Saved entries:

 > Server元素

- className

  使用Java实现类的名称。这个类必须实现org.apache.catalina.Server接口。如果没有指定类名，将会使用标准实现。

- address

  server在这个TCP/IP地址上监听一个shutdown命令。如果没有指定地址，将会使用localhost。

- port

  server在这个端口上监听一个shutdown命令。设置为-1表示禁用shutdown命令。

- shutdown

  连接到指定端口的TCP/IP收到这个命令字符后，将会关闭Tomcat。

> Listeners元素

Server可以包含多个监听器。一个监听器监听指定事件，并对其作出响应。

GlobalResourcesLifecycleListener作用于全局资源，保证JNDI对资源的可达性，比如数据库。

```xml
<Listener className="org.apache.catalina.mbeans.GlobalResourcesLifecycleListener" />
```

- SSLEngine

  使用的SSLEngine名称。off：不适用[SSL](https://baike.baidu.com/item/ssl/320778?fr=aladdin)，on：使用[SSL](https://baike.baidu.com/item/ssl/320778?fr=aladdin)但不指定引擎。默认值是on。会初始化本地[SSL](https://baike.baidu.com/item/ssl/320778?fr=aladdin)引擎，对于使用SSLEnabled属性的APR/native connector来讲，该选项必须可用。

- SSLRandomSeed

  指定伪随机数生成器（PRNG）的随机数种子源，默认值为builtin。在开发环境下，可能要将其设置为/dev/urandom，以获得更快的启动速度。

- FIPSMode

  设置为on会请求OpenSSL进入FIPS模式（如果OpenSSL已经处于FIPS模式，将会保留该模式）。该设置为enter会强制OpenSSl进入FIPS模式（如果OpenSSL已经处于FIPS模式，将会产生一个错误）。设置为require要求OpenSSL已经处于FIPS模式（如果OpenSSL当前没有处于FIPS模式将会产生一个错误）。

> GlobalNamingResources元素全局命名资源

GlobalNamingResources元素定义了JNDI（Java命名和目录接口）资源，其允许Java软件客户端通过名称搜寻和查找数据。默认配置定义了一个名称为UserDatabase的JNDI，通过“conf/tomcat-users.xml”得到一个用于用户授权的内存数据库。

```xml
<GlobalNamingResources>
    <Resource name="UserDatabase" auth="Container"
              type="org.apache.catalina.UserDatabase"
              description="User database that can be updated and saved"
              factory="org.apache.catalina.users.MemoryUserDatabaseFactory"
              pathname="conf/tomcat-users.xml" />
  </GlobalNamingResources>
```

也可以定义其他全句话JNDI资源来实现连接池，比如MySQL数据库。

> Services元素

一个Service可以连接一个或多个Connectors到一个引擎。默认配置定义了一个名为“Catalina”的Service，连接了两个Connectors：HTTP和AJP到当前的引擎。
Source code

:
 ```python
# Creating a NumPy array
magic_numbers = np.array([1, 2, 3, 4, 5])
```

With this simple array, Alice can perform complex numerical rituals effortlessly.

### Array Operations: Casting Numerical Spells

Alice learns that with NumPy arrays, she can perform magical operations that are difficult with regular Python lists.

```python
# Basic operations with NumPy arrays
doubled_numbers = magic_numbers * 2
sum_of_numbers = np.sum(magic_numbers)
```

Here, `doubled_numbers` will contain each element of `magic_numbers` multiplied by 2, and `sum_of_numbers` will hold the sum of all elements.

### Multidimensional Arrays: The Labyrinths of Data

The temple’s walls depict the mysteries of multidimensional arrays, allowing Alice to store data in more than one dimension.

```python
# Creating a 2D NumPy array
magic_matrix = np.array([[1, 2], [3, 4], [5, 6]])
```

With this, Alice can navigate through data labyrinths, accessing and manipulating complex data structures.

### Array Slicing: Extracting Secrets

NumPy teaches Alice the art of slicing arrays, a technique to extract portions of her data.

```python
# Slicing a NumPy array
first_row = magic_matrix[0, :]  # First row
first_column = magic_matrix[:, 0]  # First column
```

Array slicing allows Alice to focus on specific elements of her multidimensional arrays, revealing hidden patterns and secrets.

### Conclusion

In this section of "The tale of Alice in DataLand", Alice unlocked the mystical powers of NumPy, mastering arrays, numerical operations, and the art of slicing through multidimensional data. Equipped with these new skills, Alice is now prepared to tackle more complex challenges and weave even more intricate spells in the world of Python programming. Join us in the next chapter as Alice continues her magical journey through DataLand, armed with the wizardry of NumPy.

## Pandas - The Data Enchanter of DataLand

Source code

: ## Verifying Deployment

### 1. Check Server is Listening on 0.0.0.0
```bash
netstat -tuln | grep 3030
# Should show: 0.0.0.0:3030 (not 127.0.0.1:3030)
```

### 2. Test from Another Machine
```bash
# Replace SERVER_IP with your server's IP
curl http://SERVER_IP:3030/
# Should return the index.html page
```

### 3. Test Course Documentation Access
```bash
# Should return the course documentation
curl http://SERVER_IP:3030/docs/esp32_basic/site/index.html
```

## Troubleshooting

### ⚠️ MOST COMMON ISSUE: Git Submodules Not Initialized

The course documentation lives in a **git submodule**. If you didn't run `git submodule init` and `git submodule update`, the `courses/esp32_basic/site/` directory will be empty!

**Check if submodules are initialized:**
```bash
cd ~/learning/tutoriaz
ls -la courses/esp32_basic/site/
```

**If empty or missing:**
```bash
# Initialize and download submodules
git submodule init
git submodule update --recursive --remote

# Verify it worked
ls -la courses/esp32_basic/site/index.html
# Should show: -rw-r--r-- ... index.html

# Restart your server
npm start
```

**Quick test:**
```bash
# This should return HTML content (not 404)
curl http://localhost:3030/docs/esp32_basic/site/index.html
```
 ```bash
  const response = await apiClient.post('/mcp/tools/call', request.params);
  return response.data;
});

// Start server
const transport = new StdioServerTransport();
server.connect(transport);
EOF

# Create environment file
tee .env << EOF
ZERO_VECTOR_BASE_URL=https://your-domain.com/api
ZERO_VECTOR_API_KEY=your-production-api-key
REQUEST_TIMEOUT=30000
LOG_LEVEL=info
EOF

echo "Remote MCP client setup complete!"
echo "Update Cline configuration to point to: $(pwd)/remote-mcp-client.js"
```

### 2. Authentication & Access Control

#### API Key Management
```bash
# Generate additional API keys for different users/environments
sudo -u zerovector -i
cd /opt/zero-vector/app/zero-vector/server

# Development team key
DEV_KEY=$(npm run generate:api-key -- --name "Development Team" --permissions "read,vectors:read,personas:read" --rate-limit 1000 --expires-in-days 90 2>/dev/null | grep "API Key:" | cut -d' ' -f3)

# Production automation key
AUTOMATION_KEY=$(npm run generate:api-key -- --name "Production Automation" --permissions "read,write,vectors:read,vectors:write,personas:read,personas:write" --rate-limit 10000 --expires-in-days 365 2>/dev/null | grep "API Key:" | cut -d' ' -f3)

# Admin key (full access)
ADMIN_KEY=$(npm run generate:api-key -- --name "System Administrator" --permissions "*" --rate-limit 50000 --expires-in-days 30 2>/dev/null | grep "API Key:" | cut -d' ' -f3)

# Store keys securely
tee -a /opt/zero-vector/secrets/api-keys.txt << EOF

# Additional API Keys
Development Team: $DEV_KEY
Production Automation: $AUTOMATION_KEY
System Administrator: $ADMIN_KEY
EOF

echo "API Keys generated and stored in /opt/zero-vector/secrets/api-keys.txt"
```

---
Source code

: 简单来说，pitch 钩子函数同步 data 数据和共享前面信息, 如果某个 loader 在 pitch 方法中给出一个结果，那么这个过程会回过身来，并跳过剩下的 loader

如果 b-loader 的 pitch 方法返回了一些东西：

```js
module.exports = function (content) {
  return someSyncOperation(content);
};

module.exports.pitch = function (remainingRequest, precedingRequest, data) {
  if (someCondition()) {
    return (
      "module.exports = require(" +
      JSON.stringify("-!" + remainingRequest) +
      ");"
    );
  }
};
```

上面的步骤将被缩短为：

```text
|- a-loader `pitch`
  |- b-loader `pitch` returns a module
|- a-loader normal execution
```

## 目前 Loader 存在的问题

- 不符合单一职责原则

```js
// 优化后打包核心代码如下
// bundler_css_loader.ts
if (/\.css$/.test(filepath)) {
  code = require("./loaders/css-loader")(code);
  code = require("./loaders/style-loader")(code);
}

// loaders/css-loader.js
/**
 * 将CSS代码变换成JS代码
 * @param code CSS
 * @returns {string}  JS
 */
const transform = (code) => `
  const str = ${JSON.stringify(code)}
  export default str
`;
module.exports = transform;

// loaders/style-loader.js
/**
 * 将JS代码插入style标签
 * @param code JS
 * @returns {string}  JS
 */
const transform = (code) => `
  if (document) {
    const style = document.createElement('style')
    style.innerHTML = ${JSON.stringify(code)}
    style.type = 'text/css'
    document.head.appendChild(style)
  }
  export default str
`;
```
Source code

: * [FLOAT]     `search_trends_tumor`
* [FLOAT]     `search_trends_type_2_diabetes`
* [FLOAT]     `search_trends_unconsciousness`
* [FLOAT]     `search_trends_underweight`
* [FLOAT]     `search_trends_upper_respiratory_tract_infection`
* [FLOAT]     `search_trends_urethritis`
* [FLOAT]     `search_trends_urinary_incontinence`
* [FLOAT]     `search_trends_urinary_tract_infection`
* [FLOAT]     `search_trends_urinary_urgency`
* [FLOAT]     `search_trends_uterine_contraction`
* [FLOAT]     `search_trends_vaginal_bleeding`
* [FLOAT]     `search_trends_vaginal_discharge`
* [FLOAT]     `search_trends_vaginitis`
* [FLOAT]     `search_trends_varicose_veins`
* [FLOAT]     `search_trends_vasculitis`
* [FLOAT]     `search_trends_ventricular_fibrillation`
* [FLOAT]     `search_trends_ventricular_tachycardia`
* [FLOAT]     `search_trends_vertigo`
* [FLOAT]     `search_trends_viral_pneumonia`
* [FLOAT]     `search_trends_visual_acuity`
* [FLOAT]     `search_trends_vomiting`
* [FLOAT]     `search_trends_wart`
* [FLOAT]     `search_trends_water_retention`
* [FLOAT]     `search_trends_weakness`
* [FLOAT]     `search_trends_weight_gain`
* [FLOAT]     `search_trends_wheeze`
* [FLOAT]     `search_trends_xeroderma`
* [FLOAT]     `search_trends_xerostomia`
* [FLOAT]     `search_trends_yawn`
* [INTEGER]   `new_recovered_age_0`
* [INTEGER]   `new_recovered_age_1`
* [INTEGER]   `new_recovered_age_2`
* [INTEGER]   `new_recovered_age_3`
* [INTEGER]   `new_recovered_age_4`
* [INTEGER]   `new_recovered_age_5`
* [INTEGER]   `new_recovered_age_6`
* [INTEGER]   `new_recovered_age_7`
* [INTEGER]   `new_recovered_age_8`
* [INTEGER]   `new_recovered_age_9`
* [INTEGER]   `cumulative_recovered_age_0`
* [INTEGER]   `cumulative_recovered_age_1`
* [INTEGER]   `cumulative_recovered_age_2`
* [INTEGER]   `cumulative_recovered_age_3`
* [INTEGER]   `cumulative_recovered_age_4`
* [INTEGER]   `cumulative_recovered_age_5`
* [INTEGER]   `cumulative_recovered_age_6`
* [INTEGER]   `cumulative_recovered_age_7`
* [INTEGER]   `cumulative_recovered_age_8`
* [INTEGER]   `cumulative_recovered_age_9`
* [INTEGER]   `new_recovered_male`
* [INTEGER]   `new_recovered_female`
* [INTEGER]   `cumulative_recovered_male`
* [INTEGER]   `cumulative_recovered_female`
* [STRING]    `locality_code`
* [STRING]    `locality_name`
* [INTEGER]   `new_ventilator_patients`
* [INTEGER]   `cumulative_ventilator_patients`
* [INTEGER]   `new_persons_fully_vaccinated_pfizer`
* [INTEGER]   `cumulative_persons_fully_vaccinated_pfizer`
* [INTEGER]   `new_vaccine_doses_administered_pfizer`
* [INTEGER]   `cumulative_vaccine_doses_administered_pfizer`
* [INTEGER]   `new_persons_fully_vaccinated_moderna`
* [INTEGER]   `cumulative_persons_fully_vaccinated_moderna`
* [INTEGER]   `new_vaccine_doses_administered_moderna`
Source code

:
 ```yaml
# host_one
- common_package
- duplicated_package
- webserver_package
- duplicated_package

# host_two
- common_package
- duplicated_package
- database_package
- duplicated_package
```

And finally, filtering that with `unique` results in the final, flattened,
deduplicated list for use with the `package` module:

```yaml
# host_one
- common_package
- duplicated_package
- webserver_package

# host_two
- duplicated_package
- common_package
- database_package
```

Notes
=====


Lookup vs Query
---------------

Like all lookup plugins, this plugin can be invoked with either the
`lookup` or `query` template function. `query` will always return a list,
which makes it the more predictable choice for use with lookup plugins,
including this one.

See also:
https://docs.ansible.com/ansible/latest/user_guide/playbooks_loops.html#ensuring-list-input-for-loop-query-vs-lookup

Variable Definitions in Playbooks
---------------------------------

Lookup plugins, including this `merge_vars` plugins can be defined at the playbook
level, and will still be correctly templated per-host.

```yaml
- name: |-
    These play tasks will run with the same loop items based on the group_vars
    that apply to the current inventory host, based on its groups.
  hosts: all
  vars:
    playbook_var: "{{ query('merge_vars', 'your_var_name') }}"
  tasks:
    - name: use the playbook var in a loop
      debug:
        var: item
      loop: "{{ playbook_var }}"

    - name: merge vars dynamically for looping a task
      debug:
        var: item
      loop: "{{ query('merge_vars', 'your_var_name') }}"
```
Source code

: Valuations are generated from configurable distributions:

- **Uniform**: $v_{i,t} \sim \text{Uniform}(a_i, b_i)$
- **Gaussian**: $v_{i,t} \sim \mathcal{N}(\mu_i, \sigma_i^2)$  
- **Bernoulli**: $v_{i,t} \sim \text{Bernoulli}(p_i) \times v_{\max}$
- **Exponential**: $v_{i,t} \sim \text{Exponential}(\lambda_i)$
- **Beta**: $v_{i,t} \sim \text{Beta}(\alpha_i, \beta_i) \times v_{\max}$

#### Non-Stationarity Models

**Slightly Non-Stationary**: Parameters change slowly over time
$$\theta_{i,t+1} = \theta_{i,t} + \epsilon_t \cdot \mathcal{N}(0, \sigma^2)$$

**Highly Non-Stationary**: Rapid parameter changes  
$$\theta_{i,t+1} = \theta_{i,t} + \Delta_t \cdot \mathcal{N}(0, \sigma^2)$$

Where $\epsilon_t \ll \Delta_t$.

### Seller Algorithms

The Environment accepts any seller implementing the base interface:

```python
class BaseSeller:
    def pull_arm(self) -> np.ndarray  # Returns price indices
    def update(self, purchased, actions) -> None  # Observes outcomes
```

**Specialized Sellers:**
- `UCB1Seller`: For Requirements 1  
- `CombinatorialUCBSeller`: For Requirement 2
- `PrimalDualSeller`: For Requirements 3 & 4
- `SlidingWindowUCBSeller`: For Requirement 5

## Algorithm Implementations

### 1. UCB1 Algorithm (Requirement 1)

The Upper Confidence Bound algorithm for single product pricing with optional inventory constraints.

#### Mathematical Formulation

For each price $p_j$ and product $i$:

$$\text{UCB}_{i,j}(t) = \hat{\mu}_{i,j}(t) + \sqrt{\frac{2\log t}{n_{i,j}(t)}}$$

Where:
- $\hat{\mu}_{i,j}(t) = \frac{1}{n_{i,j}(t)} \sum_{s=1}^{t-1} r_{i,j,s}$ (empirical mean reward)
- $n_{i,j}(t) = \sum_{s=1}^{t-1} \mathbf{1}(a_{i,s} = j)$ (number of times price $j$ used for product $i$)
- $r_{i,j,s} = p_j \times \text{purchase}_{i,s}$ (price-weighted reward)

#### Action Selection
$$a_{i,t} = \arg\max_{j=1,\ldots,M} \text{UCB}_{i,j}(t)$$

**WHAT NEEDS TO BE DONE**: In the answer, give the lines from the first line of the data through the line with "GlobalResourcesLifecycleListener作用于全局资源，保证JNDI对资源的可达性，比如数据库。", exactly as they appear and with no additions.

**PROBLEM SOLUTION**:
 > Server元素

- className

  使用Java实现类的名称。这个类必须实现org.apache.catalina.Server接口。如果没有指定类名，将会使用标准实现。

- address

  server在这个TCP/IP地址上监听一个shutdown命令。如果没有指定地址，将会使用localhost。

- port

  server在这个端口上监听一个shutdown命令。设置为-1表示禁用shutdown命令。

- shutdown

  连接到指定端口的TCP/IP收到这个命令字符后，将会关闭Tomcat。

> Listeners元素

Server可以包含多个监听器。一个监听器监听指定事件，并对其作出响应。

GlobalResourcesLifecycleListener作用于全局资源，保证JNDI对资源的可达性，比如数据库。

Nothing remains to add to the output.